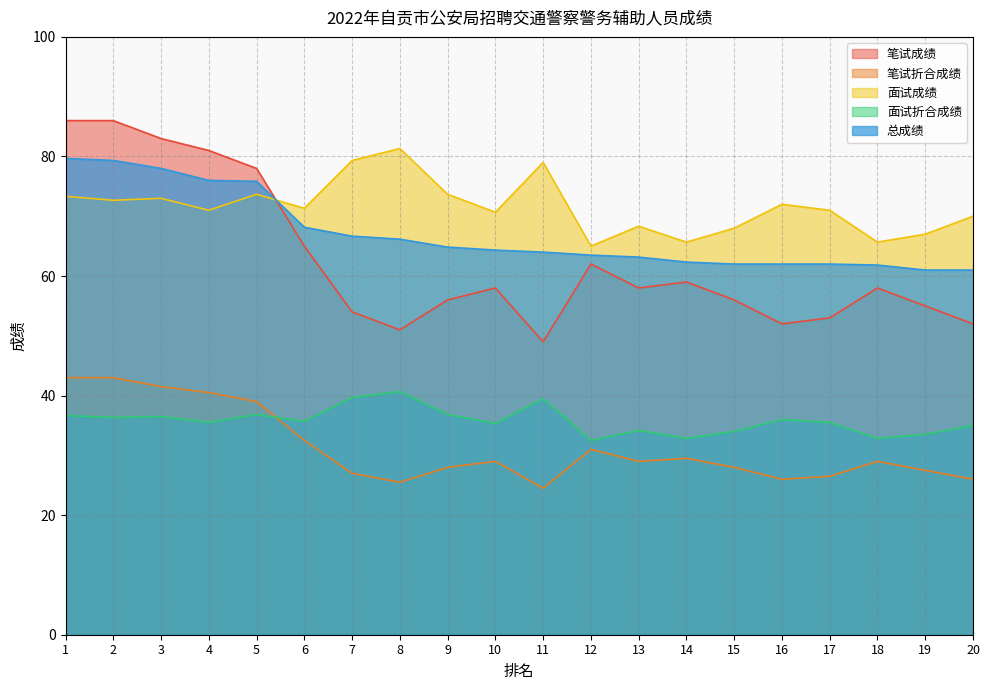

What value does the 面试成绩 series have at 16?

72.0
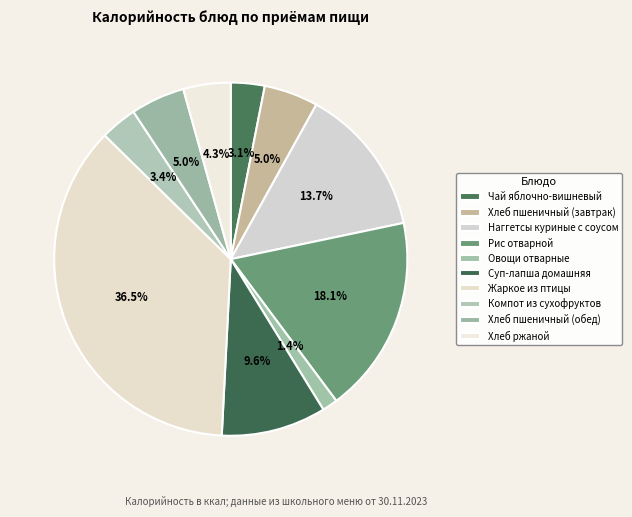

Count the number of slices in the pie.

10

※ ※ ※

(JOB ITEM)
Copy each of the rows above word for word, but leave out the pictures.

(EXERCISE RESULT)
What value does the 面试成绩 series have at 16?

72.0

Count the number of slices in the pie.

10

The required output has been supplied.